Dans sa dernière chronique publiée par Mizane.info, le militant antiraciste et président du Comité Justice et Libertés, Yasser Louati, ouvre une réflexion critique sur la notion de responsabilité politique et d’engagement authentique, en appelant à l’émergence d’un mouvement structuré capable de fournir une alternative politique aux minorités victimes de traitement d’exception.
« Tant que nous continuerons de prendre nos droits et libertés pour acquis parce qu’ils sont inscrits sur un bout de papier, nous continuerons de les perdre un à un jusqu’à ce que nous nous posions la question, une fois dépossédés : « Mais qu’est ce qui s’est passé ? ».
A ce moment là, nous n’aurons ni le droit de nous plaindre, ni le droit d’appeler à l’aide. Nous n’aurons qu’un seul droit, celui de nous en prendre à nous mêmes et à personne d’autre.
Le spectre du populisme français
La nostalgie des années trente et de la colonisation s’exprime pleinement devant nous et nous continuons d’évoquer Dieu ou la promesse républicaine pour justifier notre apathie ou pour, au mieux, se rassurer que demain sera meilleur et qu’il est inutile de sortir de notre zone de confort.
Qu’est-ce qui se passera lorsqu’un vide politique sera comblé par l’émergence d’un démagogue à l’instar de Trump ou de Salvini ? Posons nous la question de manière lucide et en regardant bien la société dans laquelle nous vivons et non pas telles que nous aimerions qu’elle soit.
La République est une promesse non tenue parce que l’État et ceux qui le composent sont hors de tout contrôle
Je ne vois pas l’ombre d’un espoir crédible dans le champs politique actuel et si le spectre politique français peut être en désaccord sur tout, sauf autour des questions identitaires avec à leur centre, ceux qu’on appelle « les musulmans », c’est que demain sera pire qu’aujourd’hui.
Non, on ne peut pas évoquer la République à tout bout de champs en oubliant les structures autoritaires et racistes qui la portent.

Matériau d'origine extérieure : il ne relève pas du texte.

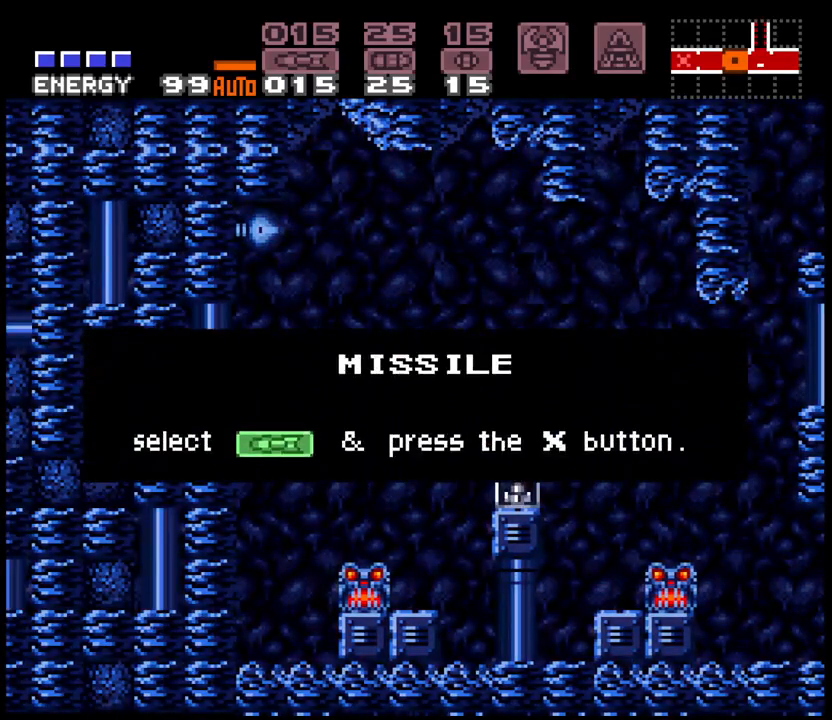
{"buttons": ["A", "DPAD_LEFT"], "events": []}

La République est une promesse non tenue parce que l’État et ceux qui le composent sont hors de tout contrôle et ne doivent leur impunité que parce que ce sont les minorités qui sont en première ligne face à leur violence.
Tant que ce sont « eux », « nous sommes à l’abri ». On sait où ce genre de raisonnement mène et il y en a encore qui sont en vie pour raconter.
Vers une authentique alternative politique
Le racisme et l’autoritarisme avec lequel les États-Unis, l’Autriche, l’Italie, la Hongrie, la Pologne ou la Grande Bretagne gouvernent ouvertement n’est pas un nuage radioactif qui s’arrête à la frontière.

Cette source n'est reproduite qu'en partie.